* [TASK ITEM] Begin the reply with the line containing "Buenos Aires, donde" and end it with the final line of the listing, reproducing every line between exactly and adding nothing.

* [RECORDS PROVIDED]
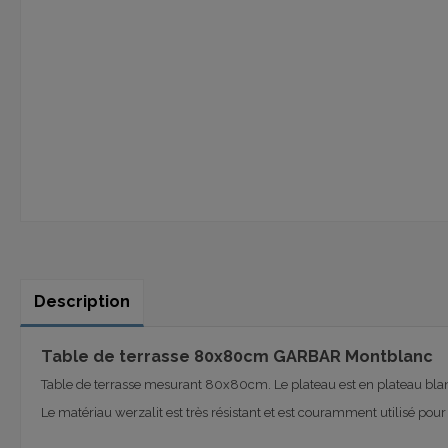
Description
Table de terrasse 80x80cm GARBAR Montblanc
Table de terrasse mesurant 80x80cm. Le plateau est en plateau bla
Le matériau werzalit est très résistant et est couramment utilisé pour le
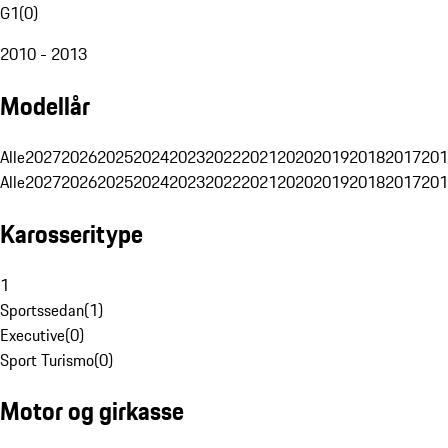
G1
(
0
)
2010 - 2013
Modellår
Alle
2027
2026
2025
2024
2023
2022
2021
2020
2019
2018
2017
201
Alle
2027
2026
2025
2024
2023
2022
2021
2020
2019
2018
2017
201
Karosseritype
1
Sportssedan
(
1
)
Executive
(
0
)
Sport Turismo
(
0
)
Motor og girkasse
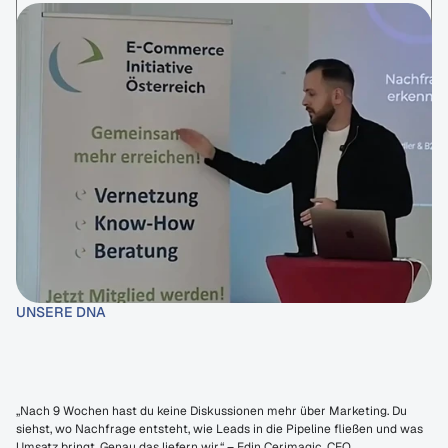
UNSERE DNA
Planbarer
Umsatz.
Kein
Agentur-Theater.
„Nach 9 Wochen hast du keine Diskussionen mehr über Marketing. Du 
siehst, wo Nachfrage entsteht, wie Leads in die Pipeline fließen und was 
Umsatz bringt. Genau das liefern wir.“ – Edin Cerimagic, CEO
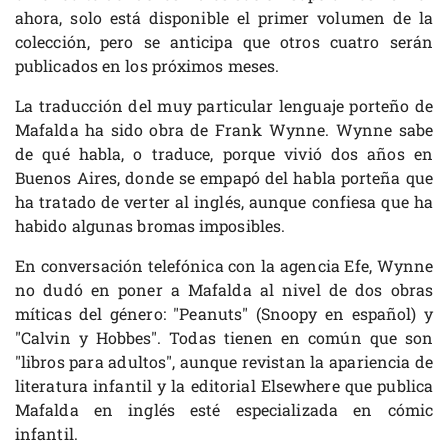
ahora, solo está disponible el primer volumen de la
colección, pero se anticipa que otros cuatro serán
publicados en los próximos meses.
La traducción del muy particular lenguaje porteño de
Mafalda ha sido obra de Frank Wynne. Wynne sabe
de qué habla, o traduce, porque vivió dos años en
Buenos Aires, donde se empapó del habla porteña que
ha tratado de verter al inglés, aunque confiesa que ha
habido algunas bromas imposibles.
En conversación telefónica con la agencia Efe, Wynne
no dudó en poner a Mafalda al nivel de dos obras
míticas del género: "Peanuts" (Snoopy en español) y
"Calvin y Hobbes". Todas tienen en común que son
"libros para adultos", aunque revistan la apariencia de
literatura infantil y la editorial Elsewhere que publica
Mafalda en inglés esté especializada en cómic
infantil.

* [WRITTEN ANSWER]
Buenos Aires, donde se empapó del habla porteña que
ha tratado de verter al inglés, aunque confiesa que ha
habido algunas bromas imposibles.
En conversación telefónica con la agencia Efe, Wynne
no dudó en poner a Mafalda al nivel de dos obras
míticas del género: "Peanuts" (Snoopy en español) y
"Calvin y Hobbes". Todas tienen en común que son
"libros para adultos", aunque revistan la apariencia de
literatura infantil y la editorial Elsewhere que publica
Mafalda en inglés esté especializada en cómic
infantil.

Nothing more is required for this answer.